-- Provided data --
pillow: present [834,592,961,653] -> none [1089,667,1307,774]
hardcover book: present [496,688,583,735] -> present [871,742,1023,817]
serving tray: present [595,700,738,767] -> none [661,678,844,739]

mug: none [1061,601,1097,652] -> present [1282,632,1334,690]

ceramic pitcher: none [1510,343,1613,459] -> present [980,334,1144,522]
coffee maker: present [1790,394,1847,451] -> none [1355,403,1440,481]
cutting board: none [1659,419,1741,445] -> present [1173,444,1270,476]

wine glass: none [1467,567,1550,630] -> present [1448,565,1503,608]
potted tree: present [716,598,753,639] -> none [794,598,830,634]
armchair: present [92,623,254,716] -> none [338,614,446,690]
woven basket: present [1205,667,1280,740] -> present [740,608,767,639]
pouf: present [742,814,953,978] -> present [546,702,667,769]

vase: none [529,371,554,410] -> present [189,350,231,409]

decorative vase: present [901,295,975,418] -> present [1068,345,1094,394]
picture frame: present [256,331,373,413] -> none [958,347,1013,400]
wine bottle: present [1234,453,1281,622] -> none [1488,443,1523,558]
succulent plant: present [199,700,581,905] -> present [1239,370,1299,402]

-- Brief --
Count the lines above that contain "wine", and give only the number.

-- Task output --
2